Cine

Un hombre discreto, un actor genial

LA muerte de Carlos Álvarez-Novoa nos ha sorprendido a todos. Pocos sabían que estaba enfermo. Guardó el secreto con discreción y ni siquiera sus amigos de la Sala La Fundición supieron de su enfermedad hasta hace unos días. Las redes sociales se han llenado de pésames, los amigos aún andamos cabizbajos sin querer admitir que ya no volveremos a verlo actuar con esa presencia de alta majestad que imponían el color blanco de su cabello y de su barba.
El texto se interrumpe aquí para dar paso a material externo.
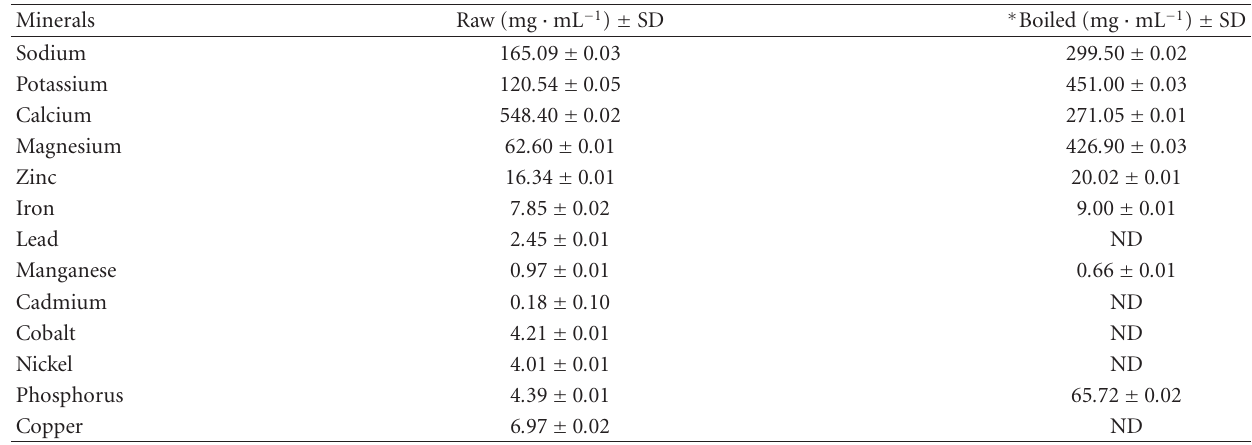
Table 2: Mineral composition of Parkia biglobosa seeds.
Hombre culto e intelectual, parecía tender puentes con aquellos pensadores, artistas y científicos de antes de la República, como los Unamuno, Ramón y Cajal o el propio Juan Ramón Jiménez, al que interpretó en su última película estrenada, La luz con el tiempo dentro, del director Antonio Gonzalo. En esta cinta se reencontró con Ana Fernández. Junto a ella, María Galiana y el director lebrijano Benito Zambrano, durante una década, habían encarnado en Andalucía el ejemplo a seguir. Benito, aquel joven que lo había dejado todo para dedicarse el cine; María y Carlos, ambos deseosos de demostrar al mundo que, tras dedicar una vida entera a la educación y a la interpretación, se podía triunfar a partir de los 50 años; y, por último, Ana Fernández, que llegó a simbolizar en su figura a todo el cine andaluz que comenzaba, por fin, a despegar.

Imagino que el éxito de Solas acabó devorando a sus protagonistas. Pasado el tiempo a Carlos se le sigue recordando por aquel abuelete que significaba el único aliento positivo de la famosa película. Caló tanto su papel que Sevilla lo convirtió en andaluz a pesar de que nació en Asturias y muchos se asombraban ayer en la capital cuando los obituarios y crónicas comenzaban señalando la condición asturiana del actor.

Tuve la suerte de hablar muchas veces con él, casi siempre para temas profesionales, y siempre mostraba la misma cara. Un hombre expectante que escuchaba con atención, dispuesto siempre a colaborar, como la mayoría de los personajes a los que interpretó tanto en el cine como en el teatro, su mayor pasión confesada.

El cine es cruel, te aúpa, te ensalza y, muchas veces, te abandona. El Goya conseguido, en esas paradojas del destino, como actor revelación, no se tradujo en la llegada de ofertas de películas. A su edad hay pocos abueletes en las películas; aun así, intervino en una buena cantidad de ellas aunque nunca de protagonista, salvo en Las olas de Alberto Morais.

Pero el teatro es otra cosa, perro apaleado quiere a su dueño, y Carlos Álvarez-Novoa no sólo fue ese gran actor al que todavía recuerdo desnudo ante el público que aplaudía a rabiar en La vida es sueño en el Castillo de Niebla. En los escenarios trabajó con muchos de los grandes, como José Tamayo, Helena Pimenta, Calixto Bieito, Lluís Pasqual, Juan Carlos Pérez de la Fuente, Pedro Álvarez-Ossorio, Joan Ollé, Jose Carlos Plaza o Francisco Ortuño. Y fue novelista y un autor dramático cuya última pieza representada fue Adúlteros. Él quería al teatro. Nosotros le queríamos a él.